Je centrerai mon intervention sur la question particulière du VIH sida, certes particulière, mais qui rejoint des problématiques plus générales de santé publique.
Act Up s'est mobilisé depuis une dizaine d'années aux côtés des travailleurs et travailleuses du sexe dans une optique de santé publique. Nous nous sommes notamment immédiatement opposés à la création du délit de racolage public. Comme le soulignait Maîtresse Gilda, la mesure de pénalisation des clients qui figure dans la proposition de loi de Mme Maud Olivier aura de toute évidence, sur le terrain, exactement les mêmes effets, à savoir une précarisation accrue des travailleuses du sexe, stigmatisées et obligées de se faire invisibles. Pour nous, une grande partie de ce texte va à l'encontre des grands principes qui ont fait leurs preuves en trente ans de lutte contre l'épidémie du sida, à commencer par la prise en compte de la parole à la première personne, ce qui est, par exemple, totalement incompatible avec le projet affiché d'astreindre les personnes à sortir de la prostitution pour bénéficier de droits, dont celui à un titre de séjour.
La prévention est incompatible avec toute forme de répression, qu'il s'agisse d'une répression directe des prostituées, au travers du délit de racolage, ou d'une répression indirecte, via la pénalisation des clients.

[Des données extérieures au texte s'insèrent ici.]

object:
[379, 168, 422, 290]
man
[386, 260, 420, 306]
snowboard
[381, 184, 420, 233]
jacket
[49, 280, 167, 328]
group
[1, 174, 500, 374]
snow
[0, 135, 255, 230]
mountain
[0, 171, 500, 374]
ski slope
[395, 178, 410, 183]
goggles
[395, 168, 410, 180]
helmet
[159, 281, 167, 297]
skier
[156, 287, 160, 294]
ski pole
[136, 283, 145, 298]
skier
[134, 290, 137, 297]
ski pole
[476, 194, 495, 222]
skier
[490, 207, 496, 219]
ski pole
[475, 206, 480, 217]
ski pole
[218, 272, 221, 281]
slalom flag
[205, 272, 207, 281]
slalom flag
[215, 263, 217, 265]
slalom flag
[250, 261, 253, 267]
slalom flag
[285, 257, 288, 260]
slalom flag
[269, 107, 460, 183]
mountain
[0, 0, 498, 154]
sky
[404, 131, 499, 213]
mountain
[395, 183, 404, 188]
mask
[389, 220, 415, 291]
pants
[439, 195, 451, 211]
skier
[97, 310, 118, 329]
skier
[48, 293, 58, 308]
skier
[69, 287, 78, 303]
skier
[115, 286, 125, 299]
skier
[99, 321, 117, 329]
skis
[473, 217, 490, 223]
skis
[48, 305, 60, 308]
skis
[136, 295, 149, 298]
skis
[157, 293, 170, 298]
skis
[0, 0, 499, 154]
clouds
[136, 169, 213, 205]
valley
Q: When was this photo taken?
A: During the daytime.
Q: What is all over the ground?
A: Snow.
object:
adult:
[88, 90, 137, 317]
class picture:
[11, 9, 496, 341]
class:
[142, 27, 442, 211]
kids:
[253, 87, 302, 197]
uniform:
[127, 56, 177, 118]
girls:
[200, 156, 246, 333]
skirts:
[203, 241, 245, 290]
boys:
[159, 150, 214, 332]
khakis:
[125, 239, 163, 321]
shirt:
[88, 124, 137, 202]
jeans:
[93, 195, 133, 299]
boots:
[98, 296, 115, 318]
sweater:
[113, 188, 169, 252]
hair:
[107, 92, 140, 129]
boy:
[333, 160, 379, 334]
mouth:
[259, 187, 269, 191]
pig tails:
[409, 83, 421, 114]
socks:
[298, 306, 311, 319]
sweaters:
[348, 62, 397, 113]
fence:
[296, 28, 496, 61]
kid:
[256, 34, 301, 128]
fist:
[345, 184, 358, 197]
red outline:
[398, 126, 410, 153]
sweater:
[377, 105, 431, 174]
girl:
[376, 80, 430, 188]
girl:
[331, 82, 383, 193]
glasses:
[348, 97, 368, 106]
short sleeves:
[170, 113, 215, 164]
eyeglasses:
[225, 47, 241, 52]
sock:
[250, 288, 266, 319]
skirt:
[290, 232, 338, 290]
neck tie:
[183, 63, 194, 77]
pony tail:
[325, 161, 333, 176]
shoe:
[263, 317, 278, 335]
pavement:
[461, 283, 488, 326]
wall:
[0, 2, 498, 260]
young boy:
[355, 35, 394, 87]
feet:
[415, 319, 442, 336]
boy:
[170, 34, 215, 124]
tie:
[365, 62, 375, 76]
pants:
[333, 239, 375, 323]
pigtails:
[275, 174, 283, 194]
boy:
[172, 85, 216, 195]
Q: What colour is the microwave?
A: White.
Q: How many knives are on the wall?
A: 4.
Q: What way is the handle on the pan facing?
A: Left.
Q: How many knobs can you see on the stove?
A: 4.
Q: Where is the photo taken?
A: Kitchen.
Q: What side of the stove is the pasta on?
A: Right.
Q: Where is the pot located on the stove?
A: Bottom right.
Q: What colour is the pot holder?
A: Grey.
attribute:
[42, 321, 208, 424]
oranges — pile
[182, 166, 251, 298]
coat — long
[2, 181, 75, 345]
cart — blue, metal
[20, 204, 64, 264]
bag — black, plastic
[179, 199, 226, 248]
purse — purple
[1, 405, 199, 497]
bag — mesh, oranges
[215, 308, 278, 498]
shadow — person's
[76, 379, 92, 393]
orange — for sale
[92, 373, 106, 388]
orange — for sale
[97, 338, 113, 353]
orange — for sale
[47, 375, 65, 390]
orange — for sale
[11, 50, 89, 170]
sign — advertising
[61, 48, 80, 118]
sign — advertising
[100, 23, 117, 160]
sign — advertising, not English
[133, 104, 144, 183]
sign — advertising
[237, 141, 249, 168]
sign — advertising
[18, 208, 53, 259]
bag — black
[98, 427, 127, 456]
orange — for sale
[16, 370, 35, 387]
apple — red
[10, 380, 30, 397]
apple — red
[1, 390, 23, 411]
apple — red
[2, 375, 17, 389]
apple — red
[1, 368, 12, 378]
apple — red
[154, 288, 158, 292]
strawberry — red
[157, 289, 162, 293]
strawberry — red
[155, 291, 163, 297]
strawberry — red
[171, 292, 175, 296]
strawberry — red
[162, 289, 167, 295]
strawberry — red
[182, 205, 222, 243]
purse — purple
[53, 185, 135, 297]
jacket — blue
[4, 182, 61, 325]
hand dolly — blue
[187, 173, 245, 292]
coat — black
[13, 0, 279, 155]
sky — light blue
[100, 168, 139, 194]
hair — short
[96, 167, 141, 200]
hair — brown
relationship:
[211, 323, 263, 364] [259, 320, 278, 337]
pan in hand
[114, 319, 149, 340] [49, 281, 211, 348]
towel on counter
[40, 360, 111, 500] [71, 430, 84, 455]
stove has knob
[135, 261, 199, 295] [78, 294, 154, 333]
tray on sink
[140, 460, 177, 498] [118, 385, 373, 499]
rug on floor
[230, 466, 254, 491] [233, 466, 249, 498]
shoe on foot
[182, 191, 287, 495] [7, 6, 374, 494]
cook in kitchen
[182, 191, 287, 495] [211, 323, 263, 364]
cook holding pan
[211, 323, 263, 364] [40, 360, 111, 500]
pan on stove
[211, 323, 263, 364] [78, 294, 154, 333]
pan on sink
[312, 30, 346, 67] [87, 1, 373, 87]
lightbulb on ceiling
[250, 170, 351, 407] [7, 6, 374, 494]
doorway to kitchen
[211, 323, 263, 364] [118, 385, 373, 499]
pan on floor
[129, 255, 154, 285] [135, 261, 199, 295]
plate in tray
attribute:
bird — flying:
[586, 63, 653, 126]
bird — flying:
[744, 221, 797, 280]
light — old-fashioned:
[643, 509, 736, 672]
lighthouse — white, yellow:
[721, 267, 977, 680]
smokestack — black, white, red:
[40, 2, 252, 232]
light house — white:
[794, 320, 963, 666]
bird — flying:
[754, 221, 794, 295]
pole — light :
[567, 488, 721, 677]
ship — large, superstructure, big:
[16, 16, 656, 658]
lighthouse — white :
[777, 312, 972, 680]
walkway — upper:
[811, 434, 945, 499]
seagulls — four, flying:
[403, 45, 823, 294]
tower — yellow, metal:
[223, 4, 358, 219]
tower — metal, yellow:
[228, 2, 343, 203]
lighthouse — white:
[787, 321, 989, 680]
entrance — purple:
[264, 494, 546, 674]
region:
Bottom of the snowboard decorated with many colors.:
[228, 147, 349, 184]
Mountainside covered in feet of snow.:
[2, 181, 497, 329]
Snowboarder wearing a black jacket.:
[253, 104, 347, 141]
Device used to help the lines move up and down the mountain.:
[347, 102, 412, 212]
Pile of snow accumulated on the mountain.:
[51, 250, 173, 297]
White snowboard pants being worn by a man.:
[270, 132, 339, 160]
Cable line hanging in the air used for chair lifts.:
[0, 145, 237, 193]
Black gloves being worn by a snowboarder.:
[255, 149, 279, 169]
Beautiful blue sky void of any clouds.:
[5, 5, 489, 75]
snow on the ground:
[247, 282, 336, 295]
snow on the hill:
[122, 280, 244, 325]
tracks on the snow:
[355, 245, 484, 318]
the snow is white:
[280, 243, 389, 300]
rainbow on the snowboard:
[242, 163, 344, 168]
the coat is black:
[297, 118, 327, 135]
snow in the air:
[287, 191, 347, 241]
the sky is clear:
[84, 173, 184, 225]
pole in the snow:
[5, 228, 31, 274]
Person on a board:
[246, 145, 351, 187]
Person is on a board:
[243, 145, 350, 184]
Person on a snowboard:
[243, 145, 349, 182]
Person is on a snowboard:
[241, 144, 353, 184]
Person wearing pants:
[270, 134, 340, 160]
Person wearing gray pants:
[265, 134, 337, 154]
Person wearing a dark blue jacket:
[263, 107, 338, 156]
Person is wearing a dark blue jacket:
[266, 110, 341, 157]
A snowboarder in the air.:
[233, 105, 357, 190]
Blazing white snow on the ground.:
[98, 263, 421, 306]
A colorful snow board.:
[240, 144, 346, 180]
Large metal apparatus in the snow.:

Sur le terrain, les conséquences seront exactement les mêmes. Il se trouve que je suis aujourd'hui la seule représentante d'une structure de lutte contre le sida. Mes propos ne font pas que reprendre le point de vue d'Act Up. Ils ont été corroborés par de très nombreux avis, rapports ou expertises, de niveau national ou international : l'avis du Conseil national du sida de 2010 ; le rapport de l'inspection générale des affaires sociales (IGAS), dont le clan abolitionniste se prévaut, mais qui renvoie pourtant fréquemment à l'avis du Conseil national du sida et au rapport du Programme des Nations unies pour le développement (PNUD), qui préconise également l'arrêt de toute répression pesant sur les acteurs des prestations sexuelles tarifées, prostituées comme clients ; enfin, le récent rapport Morlat, un rapport d'experts sur la prise en charge médicale des personnes vivant avec le VIH.
Malheureusement, l'aspect « santé publique » a été quelque peu éludé lors de la préparation et de l'élaboration de cette proposition de loi. Notre audition d'aujourd'hui est donc particulièrement opportune. La prostitution est aussi une question de santé publique, et la santé publique doit être au centre des réflexions.